PROBLEM STATEMENT →
Copy the following lines word for word, without changing anything.

Stored records:
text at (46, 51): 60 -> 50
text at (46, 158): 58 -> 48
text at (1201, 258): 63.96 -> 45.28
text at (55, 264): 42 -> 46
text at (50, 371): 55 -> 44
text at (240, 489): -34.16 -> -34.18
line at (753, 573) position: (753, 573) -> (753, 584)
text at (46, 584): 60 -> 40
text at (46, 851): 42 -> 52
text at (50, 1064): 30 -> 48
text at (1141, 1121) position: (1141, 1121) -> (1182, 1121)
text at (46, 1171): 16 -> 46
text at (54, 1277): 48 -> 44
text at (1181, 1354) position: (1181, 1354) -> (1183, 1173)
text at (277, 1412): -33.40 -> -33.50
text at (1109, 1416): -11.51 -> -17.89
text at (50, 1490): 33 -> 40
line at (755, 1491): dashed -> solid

SOLUTION TO THE PROBLEM →
text at (46, 51): 60 -> 50
text at (46, 158): 58 -> 48
text at (1201, 258): 63.96 -> 45.28
text at (55, 264): 42 -> 46
text at (50, 371): 55 -> 44
text at (240, 489): -34.16 -> -34.18
line at (753, 573) position: (753, 573) -> (753, 584)
text at (46, 584): 60 -> 40
text at (46, 851): 42 -> 52
text at (50, 1064): 30 -> 48
text at (1141, 1121) position: (1141, 1121) -> (1182, 1121)
text at (46, 1171): 16 -> 46
text at (54, 1277): 48 -> 44
text at (1181, 1354) position: (1181, 1354) -> (1183, 1173)
text at (277, 1412): -33.40 -> -33.50
text at (1109, 1416): -11.51 -> -17.89
text at (50, 1490): 33 -> 40
line at (755, 1491): dashed -> solid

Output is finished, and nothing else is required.